Goal of the exercise.
Please reproduce the data exactly and omit the pictures.

Exercise materials.
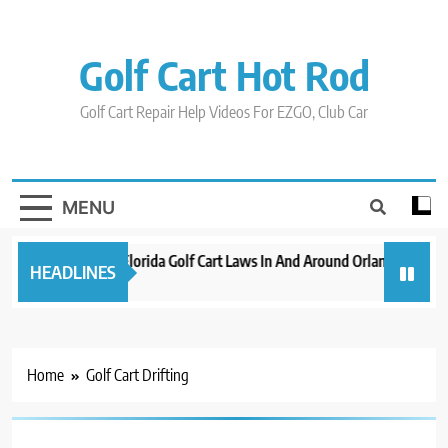
Skip
to
content
Golf Cart Hot Rod
Golf Cart Repair Help Videos For EZGO, Club Car
MENU
New 2023 Florida Golf Cart Laws In And Around Orlando
Evo
HEADLINES
3 years ago
3 y
Home
Golf Cart Drifting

Result of this exercise.
Skip
to
content
Golf Cart Hot Rod
Golf Cart Repair Help Videos For EZGO, Club Car
MENU
New 2023 Florida Golf Cart Laws In And Around Orlando
Evo
HEADLINES
3 years ago
3 y
Home
Golf Cart Drifting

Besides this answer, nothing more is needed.